A forma de se enfrentar tais riscos é separar-se os orçamentos, as contas e os balanços das administrações portuárias em, pelo menos, 2:
i) Uma envolvendo “Receitas Tarifárias” e “Despesas de Custeio”: Tais valores deveriam ser equilibrados no médio longo/prazo (admitidos, apenas, eventuais desequilíbrios transitórios); e
ii) Uma outra, que geriria as “Receitas Patrimoniais”, particularmente as “Remunerações de Arrendamentos” (como os R$ 1,03 bilhão da CODESP, com os 3 leilões): O valor líquido dessa conta (descontadas “despesas administrativas” para gestão dos contratos e dos “ativos”) seria destinada a um tipo de “fundo”, que se encarregaria dos “investimentos” na infraestrutura básica. Tal fundo poderia receber aportes de outras fontes; inclusive do próprio OGU, de orçamentos estaduais e municipais.
Fundamento? Claro que há (01; 02; 03; 04; 05):
REMUNERAÇÕES (de arrendamentos) são: i) Específicas e particulares para cada ativo; ii) Advindas de propostas (vencedoras) em processos licitatórios (concorrência ou leilão), a partir de valores mínimos; iii) Fixadas para o longo prazo, inclusive com seus critérios de reajustes; iv) Consagradas em contratos.

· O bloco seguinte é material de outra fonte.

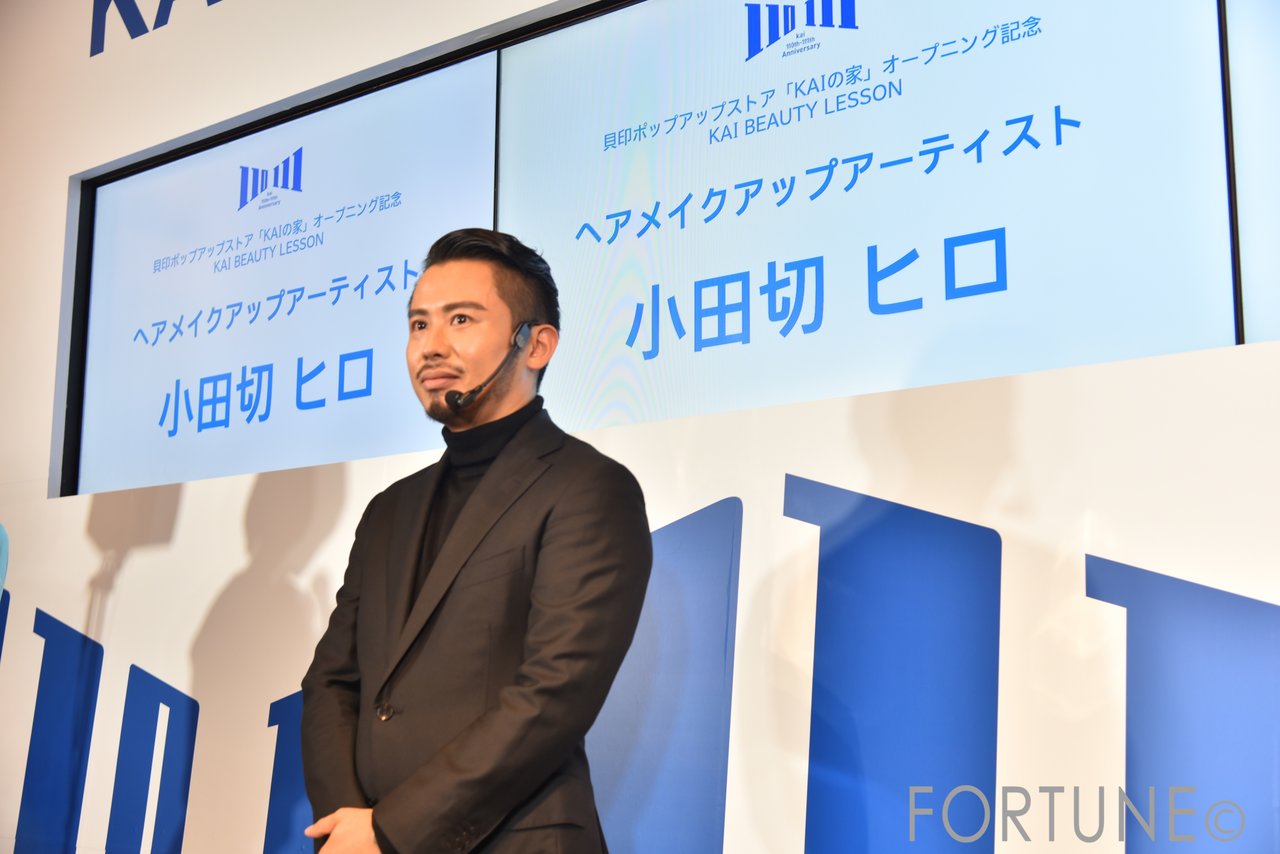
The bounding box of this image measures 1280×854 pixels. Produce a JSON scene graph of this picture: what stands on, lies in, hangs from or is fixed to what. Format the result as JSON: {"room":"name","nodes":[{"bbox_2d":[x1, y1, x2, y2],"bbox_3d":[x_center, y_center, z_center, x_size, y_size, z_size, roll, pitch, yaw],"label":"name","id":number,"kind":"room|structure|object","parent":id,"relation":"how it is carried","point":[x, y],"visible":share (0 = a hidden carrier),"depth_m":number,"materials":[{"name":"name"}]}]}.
{"room":"event hall","nodes":[
{"label":"event hall","id":0,"kind":"room"},
{"bbox_2d":[1,0,1279,850],"bbox_3d":[-0.032,-0.240,3.357,7.329,3.557,0.191,-7,-12,38],"label":"wall","id":1,"kind":"structure","parent":0,"point":[136,566],"depth_m":3.10,"materials":[{"name":"white paint"}]},
{"bbox_2d":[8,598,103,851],"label":"letter","id":2,"kind":"object","parent":1,"relation":"attached to","point":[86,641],"visible":0.95,"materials":[{"name":"blue"}]},
{"bbox_2d":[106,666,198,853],"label":"letter","id":3,"kind":"object","parent":1,"relation":"attached to","point":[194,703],"visible":0.97,"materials":[{"name":"blue"}]},
{"bbox_2d":[89,0,224,57],"bbox_3d":[-0.924,-1.455,4.520,1.875,0.500,0.024,-7,-12,38],"label":"wall lettering","id":4,"kind":"object","parent":1,"relation":"attached to","point":[93,21],"visible":0.97,"depth_m":4.95,"materials":[{"name":"blue"}]},
{"bbox_2d":[70,49,502,497],"bbox_3d":[-0.952,-0.333,4.341,1.591,0.959,0.074,-7,-12,38],"label":"display screen","id":5,"kind":"object","parent":1,"relation":"attached to","point":[271,354],"visible":0.84,"depth_m":4.29,"materials":[{"name":"blue glass"}]},
{"bbox_2d":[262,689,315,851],"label":"letter","id":6,"kind":"object","parent":1,"relation":"attached to","point":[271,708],"visible":0.48,"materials":[{"name":"blue"}]},
{"bbox_2d":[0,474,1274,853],"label":"wall lettering","id":7,"kind":"object","parent":1,"relation":"attached to","point":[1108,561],"visible":0.95,"depth_m":2.92,"materials":[{"name":"blue"}]},
{"bbox_2d":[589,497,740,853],"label":"letter","id":8,"kind":"object","parent":1,"relation":"attached to","point":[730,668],"visible":0.76,"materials":[{"name":"blue"}]},
{"bbox_2d":[503,0,1239,427],"bbox_3d":[0.340,-0.513,3.257,1.589,0.969,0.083,-7,-12,38],"label":"display screen","id":9,"kind":"object","parent":1,"relation":"attached to","point":[1171,292],"visible":0.89,"depth_m":3.15,"materials":[{"name":"blue glass"}]},
{"bbox_2d":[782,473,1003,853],"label":"letter","id":10,"kind":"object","parent":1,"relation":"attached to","point":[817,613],"visible":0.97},
{"bbox_2d":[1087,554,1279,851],"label":"letter","id":11,"kind":"object","parent":1,"relation":"attached to","point":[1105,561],"visible":0.98,"depth_m":2.51,"materials":[{"name":"blue"}]},
{"bbox_2d":[1225,0,1279,347],"bbox_3d":[1.589,-0.660,2.290,1.519,0.998,0.062,-7,-12,38],"label":"display screen","id":12,"kind":"object","parent":1,"relation":"attached to","point":[1276,73],"visible":0.96,"depth_m":2.70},
{"label":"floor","id":13,"kind":"structure","parent":0,"visible":0},
{"bbox_2d":[293,227,653,853],"bbox_3d":[-0.231,0.474,2.480,0.634,1.515,0.558,-7,-12,38],"label":"man","id":14,"kind":"object","parent":13,"relation":"on","point":[504,710],"visible":0.98,"depth_m":2.34},
{"bbox_2d":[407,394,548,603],"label":"turtleneck","id":15,"kind":"object","parent":14,"relation":"on","point":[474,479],"visible":0.17,"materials":[{"name":"black fabric"}]},
{"bbox_2d":[448,321,534,411],"bbox_3d":[-0.242,-0.095,2.687,0.065,0.150,0.146,-7,-12,38],"label":"microphone","id":16,"kind":"object","parent":14,"relation":"in","point":[454,392],"visible":0.97,"depth_m":2.67,"materials":[{"name":"black plastic"}]}
]}

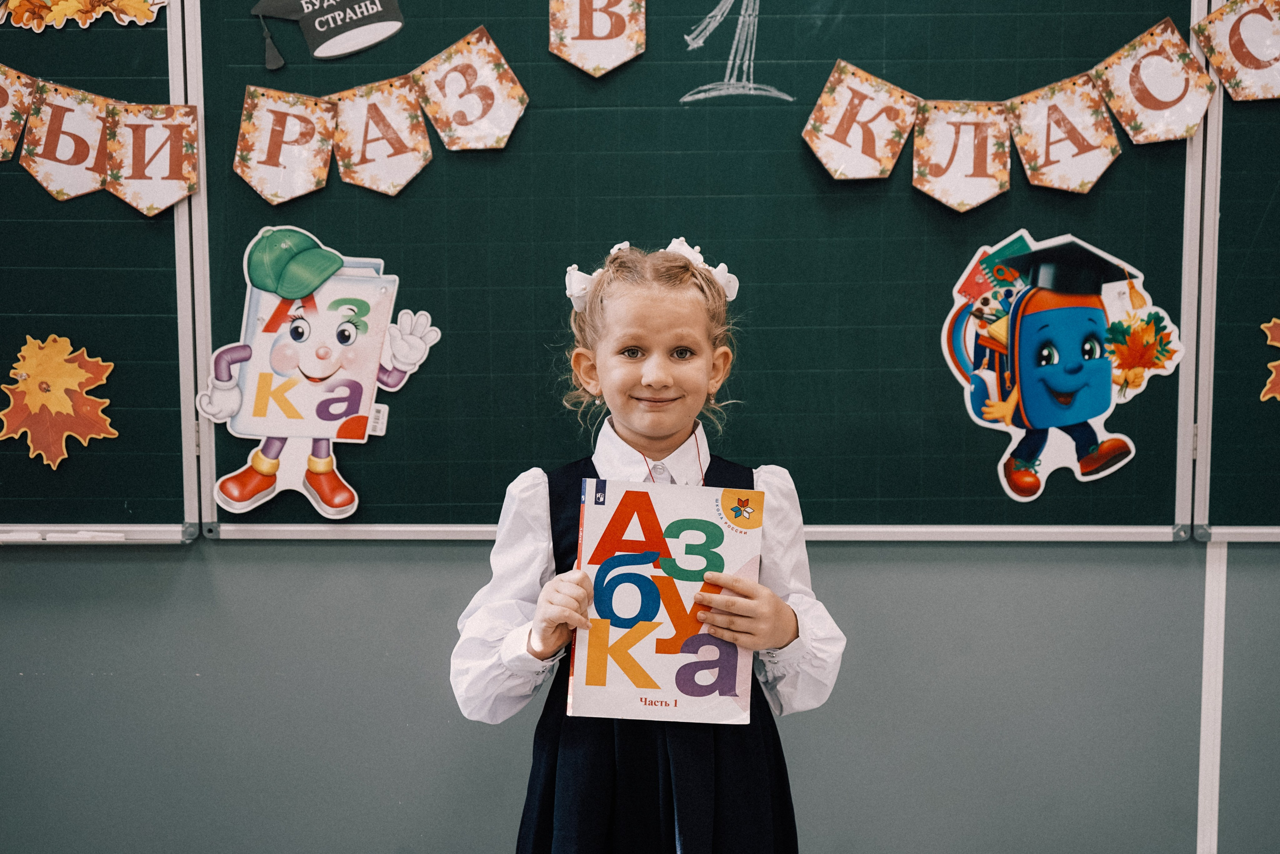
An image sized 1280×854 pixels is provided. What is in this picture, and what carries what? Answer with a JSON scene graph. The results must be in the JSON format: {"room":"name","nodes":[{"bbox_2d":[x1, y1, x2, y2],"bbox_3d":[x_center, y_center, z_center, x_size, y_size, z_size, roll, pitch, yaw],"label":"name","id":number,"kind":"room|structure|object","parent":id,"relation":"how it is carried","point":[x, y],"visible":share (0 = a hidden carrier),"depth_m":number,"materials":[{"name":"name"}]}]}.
{"room":"classroom","nodes":[
{"label":"classroom","id":0,"kind":"room"},
{"bbox_2d":[1,536,1279,851],"bbox_3d":[0.006,-0.248,3.051,6.919,2.469,0.170,0,6,1],"label":"wall","id":1,"kind":"structure","parent":0,"point":[837,563],"depth_m":3.08,"materials":[{"name":"grey paint"}]},
{"bbox_2d":[0,0,201,542],"bbox_3d":[-1.643,-0.492,3.004,1.806,1.360,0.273,0,6,1],"label":"chalkboard","id":2,"kind":"object","parent":1,"relation":"attached to","point":[139,227],"visible":0.84,"depth_m":3.04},
{"bbox_2d":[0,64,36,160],"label":"banner","id":3,"kind":"object","parent":2,"relation":"attached to","point":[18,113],"visible":0.98,"depth_m":3.02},
{"bbox_2d":[0,333,117,468],"bbox_3d":[-1.057,-0.045,3.133,0.241,0.216,0.139,0,6,1],"label":"paper leaf","id":4,"kind":"object","parent":2,"relation":"attached to","point":[33,391],"visible":0.99,"depth_m":3.12,"materials":[{"name":"orange paper"}]},
{"bbox_2d":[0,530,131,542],"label":"chalk tray","id":5,"kind":"object","parent":2,"relation":"on","point":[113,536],"visible":0.98,"depth_m":3.00,"materials":[{"name":"white metal"}]},
{"bbox_2d":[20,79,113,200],"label":"pennant","id":6,"kind":"object","parent":2,"relation":"attached to","point":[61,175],"visible":0.94,"depth_m":3.01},
{"bbox_2d":[0,0,166,30],"bbox_3d":[-0.989,-0.788,3.012,0.344,0.198,0.027,0,6,1],"label":"paper leaf","id":7,"kind":"object","parent":2,"relation":"attached to","point":[73,8],"visible":0.99,"depth_m":3.01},
{"bbox_2d":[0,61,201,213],"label":"banner","id":8,"kind":"object","parent":2,"relation":"attached to","point":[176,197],"visible":0.99,"depth_m":2.97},
{"bbox_2d":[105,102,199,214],"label":"card","id":9,"kind":"object","parent":2,"relation":"attached to","point":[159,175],"visible":0.97,"depth_m":2.98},
{"bbox_2d":[203,0,1209,538],"bbox_3d":[0.085,-0.461,3.006,1.663,1.275,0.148,0,6,1],"label":"chalkboard","id":10,"kind":"object","parent":1,"relation":"attached to","point":[1103,192],"visible":0.75,"depth_m":3.01,"materials":[{"name":"green"}]},
{"bbox_2d":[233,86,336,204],"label":"card","id":11,"kind":"object","parent":10,"relation":"attached to","point":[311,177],"visible":0.97,"depth_m":3.00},
{"bbox_2d":[196,228,442,526],"bbox_3d":[-0.565,-0.083,3.053,0.440,0.496,0.074,0,6,1],"label":"cutout","id":12,"kind":"object","parent":10,"relation":"attached to","point":[354,508],"visible":0.99,"depth_m":3.04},
{"bbox_2d":[244,0,404,67],"bbox_3d":[-0.550,-0.733,3.039,0.300,0.191,0.064,0,6,1],"label":"paper hat","id":13,"kind":"object","parent":10,"relation":"attached to","point":[321,53],"visible":0.98,"depth_m":3.03,"materials":[{"name":"black"}]},
{"bbox_2d":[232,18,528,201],"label":"banner","id":14,"kind":"object","parent":10,"relation":"attached to","point":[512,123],"visible":0.96,"depth_m":2.98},
{"bbox_2d":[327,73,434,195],"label":"paper pennant","id":15,"kind":"object","parent":10,"relation":"attached to","point":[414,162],"visible":0.98,"depth_m":3.06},
{"bbox_2d":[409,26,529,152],"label":"pennant","id":16,"kind":"object","parent":10,"relation":"attached to","point":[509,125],"visible":0.98,"depth_m":3.05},
{"bbox_2d":[547,0,645,76],"bbox_3d":[-0.073,-0.735,2.985,0.163,0.257,0.023,0,6,1],"label":"card","id":17,"kind":"object","parent":10,"relation":"attached to","point":[597,36],"visible":0.97,"depth_m":2.99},
{"bbox_2d":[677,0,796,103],"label":"drawing","id":18,"kind":"object","parent":10,"relation":"attached to","point":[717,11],"visible":0.96,"depth_m":3.14,"materials":[{"name":"white"}]},
{"bbox_2d":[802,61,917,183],"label":"letter card","id":19,"kind":"object","parent":10,"relation":"attached to","point":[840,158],"visible":0.97,"depth_m":3.04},
{"bbox_2d":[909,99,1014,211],"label":"paper banner","id":20,"kind":"object","parent":10,"relation":"attached to","point":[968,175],"visible":0.97,"depth_m":3.04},
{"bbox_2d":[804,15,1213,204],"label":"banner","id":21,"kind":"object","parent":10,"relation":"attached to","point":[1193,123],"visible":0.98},
{"bbox_2d":[939,230,1179,505],"bbox_3d":[0.749,-0.107,3.094,0.448,0.453,0.044,0,6,1],"label":"cutout","id":22,"kind":"object","parent":10,"relation":"attached to","point":[1050,464],"visible":0.98,"depth_m":3.09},
{"bbox_2d":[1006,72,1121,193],"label":"paper banner","id":23,"kind":"object","parent":10,"relation":"attached to","point":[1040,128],"visible":0.97,"depth_m":3.06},
{"bbox_2d":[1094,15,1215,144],"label":"paper banner","id":24,"kind":"object","parent":10,"relation":"attached to","point":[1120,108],"visible":0.94,"depth_m":3.02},
{"bbox_2d":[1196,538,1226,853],"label":"wall trim","id":25,"kind":"object","parent":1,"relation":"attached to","point":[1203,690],"visible":0.78,"depth_m":3.15,"materials":[{"name":"white"}]},
{"bbox_2d":[1193,0,1279,539],"bbox_3d":[1.841,-0.473,3.006,1.826,1.316,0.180,0,6,1],"label":"chalkboard","id":26,"kind":"object","parent":1,"relation":"attached to","point":[1263,434],"visible":0.82,"depth_m":3.05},
{"bbox_2d":[1190,0,1279,102],"bbox_3d":[1.121,-0.674,3.003,0.313,0.228,0.024,0,6,1],"label":"card","id":27,"kind":"object","parent":26,"relation":"attached to","point":[1236,53],"visible":0.99,"depth_m":3.00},
{"bbox_2d":[1259,318,1279,402],"bbox_3d":[1.247,-0.121,3.103,0.278,0.175,0.147,0,6,1],"label":"paper leaf","id":28,"kind":"object","parent":26,"relation":"attached to","point":[1278,362],"visible":0.98,"depth_m":3.11,"materials":[{"name":"orange paper"}]},
{"label":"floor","id":29,"kind":"structure","parent":0,"visible":0},
{"bbox_2d":[451,238,846,851],"bbox_3d":[0.017,0.436,2.335,0.470,1.288,0.417,0,6,1],"label":"child","id":30,"kind":"object","parent":29,"relation":"on","point":[645,431],"visible":0.97,"depth_m":2.26},
{"bbox_2d":[570,477,760,720],"bbox_3d":[0.034,0.230,2.257,0.233,0.253,0.200,0,6,1],"label":"book","id":31,"kind":"object","parent":30,"relation":"in","point":[599,508],"visible":0.91,"depth_m":2.23,"materials":[{"name":"paper"}]}
]}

TARIFAS (pagas às Administrações Portuárias pelo provimento de “infraestrutura básica” e “serviços condominiais”), por sua vez, são: i) Universais, para todos os usuários/clientes (operadores, arrendatários, armadores, etc.); ii) Estabelecidas com um duplo olhar: custos próprios e valores congêneres praticados pelos portos concorrentes, especialmente os do denominado “mercado relevante”; iii) Possíveis de serem revistas periodicamente.
Pedindo licença àquela famosa marca esportiva por parodiá-la; “Just-do-it”!